You’ve completed the Azure Cloud Engineering Master Course! You now have the skills to:✅ Design enterprise-grade Azure architectures
✅ Implement high availability and disaster recovery
✅ Optimize costs and performance
✅ Secure cloud environments
✅ Build CI/CD pipelines
✅ Monitor and troubleshoot production systemsNext Steps:
Take Azure certifications (AZ-104, AZ-305, AZ-500)
In a senior interview, you will be asked to justify your design. Prepare for these questions:
Why did you choose AKS over App Service?
Good Answer:
“We chose AKS because our application consists of 5+ distinct microservices. AKS provides better service discovery, bin-packing density for cost savings, and a unified control plane. App Service would require managing 5 separate plans or slots, which becomes unwieldy.”Counter-point: “For a simpler 2-tier app, I would absolutely use App Service for less operational overhead.”

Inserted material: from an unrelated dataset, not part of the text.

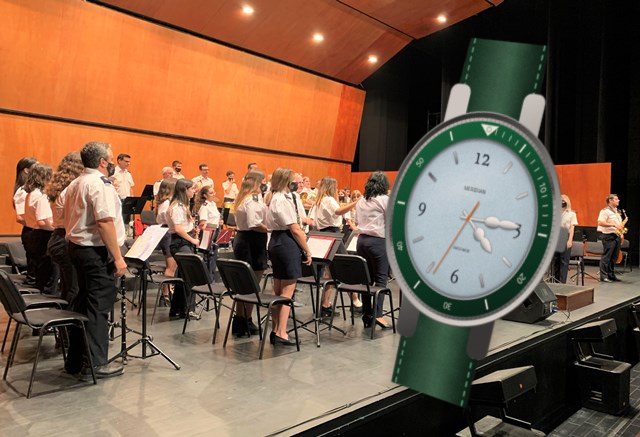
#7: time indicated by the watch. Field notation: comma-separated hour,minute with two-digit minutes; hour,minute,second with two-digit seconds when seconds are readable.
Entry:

Why Cosmos DB for products and SQL for orders?
Good Answer:
“Orders require ACID compliance and strict relational integrity (Foreign Keys), making SQL the best fit.

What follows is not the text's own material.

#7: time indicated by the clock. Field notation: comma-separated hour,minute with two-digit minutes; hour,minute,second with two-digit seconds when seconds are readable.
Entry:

Product Catalog is high-read, variable schema (different attributes for different types), and needs global low latency. Cosmos DB shines here.”

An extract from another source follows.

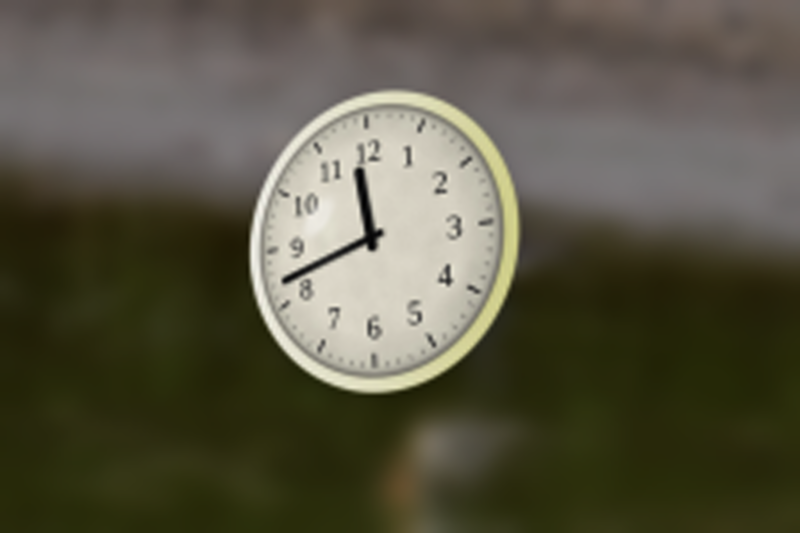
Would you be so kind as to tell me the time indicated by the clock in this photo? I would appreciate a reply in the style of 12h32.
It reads 11h42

Why did you separate Read/Write in your code (CQRS)?
Good Answer:
“We anticipate 100x more reads (browsing products) than writes (placing orders). CQRS allowed us to scale the Read replicas independently and use a denormalized schema for super-fast retrieval without complex JOINs.”
How does your architecture handle a regional outage?
Good Answer:
“Front Door health probes will detect the failure. It will route traffic to the West Europe region.
Stateless services scale up automatically.
SQL fails over via Auto-Failover Group.
Cosmos DB multi-master allows immediate writes.”
Where are your secrets stored?
Good Answer:
“Absolutely no secrets are in code or Bicep files.
All secrets are in Key Vault.
The AKS cluster accesses them via Workload Identity (Managed Identity federation). We don’t even manage service principal secrets.”